Prozac (fluoxetine), which boosts serotonin transmission, was launched in the mid-1980s, and many pharmaceutical companies quickly followed with their own SSRIs. It seemed to be the revolution psychiatrists had been waiting for. But it soon emerged that only a modest subset of patients benefited (estimates based on trials vary widely). That is unsurprising in retrospect, with the new appreciation that depression can have many causes. Bullmore holds that the emergence of SSRIs bypassed scientific logic. The serotonin theory, he writes, is as “unsatisfactory as the Freudian theory of unquantifiable libido or the Hippocratic theory of non-existent black bile”. He notes that, after SSRIs failed to live up to the hype, time once again stood still for psychiatry.

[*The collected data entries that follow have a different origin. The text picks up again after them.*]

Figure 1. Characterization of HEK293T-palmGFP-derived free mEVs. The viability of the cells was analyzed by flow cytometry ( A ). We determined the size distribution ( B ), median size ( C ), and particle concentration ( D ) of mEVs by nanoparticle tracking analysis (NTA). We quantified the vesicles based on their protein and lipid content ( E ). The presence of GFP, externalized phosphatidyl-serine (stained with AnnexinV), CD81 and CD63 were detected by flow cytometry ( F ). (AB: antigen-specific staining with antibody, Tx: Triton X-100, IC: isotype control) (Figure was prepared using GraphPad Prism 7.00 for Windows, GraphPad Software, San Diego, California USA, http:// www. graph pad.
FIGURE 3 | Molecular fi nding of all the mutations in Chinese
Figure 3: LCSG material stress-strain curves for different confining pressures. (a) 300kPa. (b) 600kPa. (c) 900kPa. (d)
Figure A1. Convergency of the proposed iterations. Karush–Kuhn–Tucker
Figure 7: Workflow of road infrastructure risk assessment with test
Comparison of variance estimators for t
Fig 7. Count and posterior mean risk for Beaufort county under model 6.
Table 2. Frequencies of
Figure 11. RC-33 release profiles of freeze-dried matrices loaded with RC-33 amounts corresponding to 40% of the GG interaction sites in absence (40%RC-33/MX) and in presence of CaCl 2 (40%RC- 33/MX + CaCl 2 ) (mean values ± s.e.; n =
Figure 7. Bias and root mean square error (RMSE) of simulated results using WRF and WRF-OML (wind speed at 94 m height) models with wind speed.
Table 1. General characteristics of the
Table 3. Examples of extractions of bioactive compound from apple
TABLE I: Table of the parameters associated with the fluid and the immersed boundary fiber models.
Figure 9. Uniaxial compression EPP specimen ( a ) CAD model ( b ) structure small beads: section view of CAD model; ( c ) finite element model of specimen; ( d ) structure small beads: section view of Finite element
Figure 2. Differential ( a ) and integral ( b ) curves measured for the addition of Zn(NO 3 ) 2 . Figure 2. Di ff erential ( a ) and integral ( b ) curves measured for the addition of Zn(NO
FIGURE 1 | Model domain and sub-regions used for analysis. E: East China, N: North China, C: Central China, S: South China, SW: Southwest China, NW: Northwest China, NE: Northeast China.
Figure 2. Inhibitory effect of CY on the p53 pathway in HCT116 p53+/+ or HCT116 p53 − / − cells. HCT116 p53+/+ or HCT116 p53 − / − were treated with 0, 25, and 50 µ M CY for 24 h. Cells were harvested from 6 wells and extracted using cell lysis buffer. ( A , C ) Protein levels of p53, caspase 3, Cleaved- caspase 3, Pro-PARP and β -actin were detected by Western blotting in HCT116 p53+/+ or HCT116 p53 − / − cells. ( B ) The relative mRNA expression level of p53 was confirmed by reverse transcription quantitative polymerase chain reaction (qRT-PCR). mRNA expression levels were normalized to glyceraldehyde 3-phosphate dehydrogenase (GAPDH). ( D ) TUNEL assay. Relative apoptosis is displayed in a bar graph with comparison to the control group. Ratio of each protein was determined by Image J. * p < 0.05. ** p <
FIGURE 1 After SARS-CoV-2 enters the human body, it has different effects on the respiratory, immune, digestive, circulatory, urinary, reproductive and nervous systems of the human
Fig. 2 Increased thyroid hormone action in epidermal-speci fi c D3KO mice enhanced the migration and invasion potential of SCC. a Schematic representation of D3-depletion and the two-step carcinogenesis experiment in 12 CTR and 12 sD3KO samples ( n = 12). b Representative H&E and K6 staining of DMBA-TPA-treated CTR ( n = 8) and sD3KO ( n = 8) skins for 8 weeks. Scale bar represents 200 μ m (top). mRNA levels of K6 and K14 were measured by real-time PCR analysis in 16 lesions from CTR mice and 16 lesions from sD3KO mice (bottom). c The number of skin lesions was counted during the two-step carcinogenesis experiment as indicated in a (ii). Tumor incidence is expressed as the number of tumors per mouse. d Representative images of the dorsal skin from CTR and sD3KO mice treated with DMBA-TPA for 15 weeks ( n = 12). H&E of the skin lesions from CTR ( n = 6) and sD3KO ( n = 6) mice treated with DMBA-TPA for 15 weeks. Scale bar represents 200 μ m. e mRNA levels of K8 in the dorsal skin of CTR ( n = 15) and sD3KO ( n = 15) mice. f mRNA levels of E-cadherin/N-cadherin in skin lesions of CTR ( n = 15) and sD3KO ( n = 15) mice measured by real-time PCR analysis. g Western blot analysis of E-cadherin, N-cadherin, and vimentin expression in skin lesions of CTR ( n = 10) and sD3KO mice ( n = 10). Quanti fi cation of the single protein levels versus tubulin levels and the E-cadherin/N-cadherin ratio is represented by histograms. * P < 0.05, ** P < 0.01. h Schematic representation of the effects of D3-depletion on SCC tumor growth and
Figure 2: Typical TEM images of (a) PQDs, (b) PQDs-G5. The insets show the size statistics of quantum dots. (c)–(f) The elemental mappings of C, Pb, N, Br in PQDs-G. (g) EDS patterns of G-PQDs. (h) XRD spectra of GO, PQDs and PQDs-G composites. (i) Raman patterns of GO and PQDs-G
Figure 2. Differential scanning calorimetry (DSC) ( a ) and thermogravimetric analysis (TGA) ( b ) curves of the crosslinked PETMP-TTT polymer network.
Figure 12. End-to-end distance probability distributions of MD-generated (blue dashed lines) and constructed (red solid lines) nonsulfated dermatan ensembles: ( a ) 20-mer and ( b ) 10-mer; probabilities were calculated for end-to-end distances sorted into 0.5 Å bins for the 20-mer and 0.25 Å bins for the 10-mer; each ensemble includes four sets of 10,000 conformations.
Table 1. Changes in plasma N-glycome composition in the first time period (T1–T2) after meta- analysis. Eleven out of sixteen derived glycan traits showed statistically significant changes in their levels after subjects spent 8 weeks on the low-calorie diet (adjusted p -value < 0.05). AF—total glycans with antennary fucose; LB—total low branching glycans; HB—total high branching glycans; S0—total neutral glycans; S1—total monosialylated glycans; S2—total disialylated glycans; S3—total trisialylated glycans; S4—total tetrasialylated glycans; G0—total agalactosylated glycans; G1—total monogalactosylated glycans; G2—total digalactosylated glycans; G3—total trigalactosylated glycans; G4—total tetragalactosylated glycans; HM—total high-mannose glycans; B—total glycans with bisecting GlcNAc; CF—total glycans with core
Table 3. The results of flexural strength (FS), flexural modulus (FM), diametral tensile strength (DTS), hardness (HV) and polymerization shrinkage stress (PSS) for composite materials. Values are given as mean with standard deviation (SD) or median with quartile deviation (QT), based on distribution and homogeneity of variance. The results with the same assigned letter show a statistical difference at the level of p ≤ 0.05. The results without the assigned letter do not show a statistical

Bullmore recalls a teleconference in 2010, when he was working part-time with British pharmaceutical giant GlaxoSmithKline. During the call, the company announced it was pulling out of psychiatry research because no new ideas were emerging. In the following years, almost all of ‘big pharma’ abandoned mental health.

Then a window seemed to open — one that shed a different light on the plight of Mrs P. Some of the textbook certainty that Bullmore had learnt by rote at medical school started to look distinctly uncertain.

In particular, the blood–brain barrier turned out to be less impenetrable than assumed. A range of research showed that proteins in the body could reach the brain. These included inflammatory proteins called cytokines that were churned out in times of infection by immune cells called macrophages. Bullmore pulls together evidence that this echo of inflammation in the brain can be linked to depression. That, he argues, should inspire pharmaceutical companies to return to psychiatry.

It seems unfair that someone struck down by infection should have depression too. Is there a feasible evolutionary explanation? Bullmore hazards that depression would discourage ill individuals from socializing and spreading an infection that might otherwise wipe out a tribe.

Other brain disorders might turn out to be prompted or promoted by inflammation. An exciting link with neurodegenerative diseases, including Alzheimer’s, is also being studied (see Nature 556, 426–428; 2018). But we need to learn from the rollercoaster history of brain research, and keep expectations in check. Beneath his bombastic enthusiasm, Bullmore acknowledges this, too.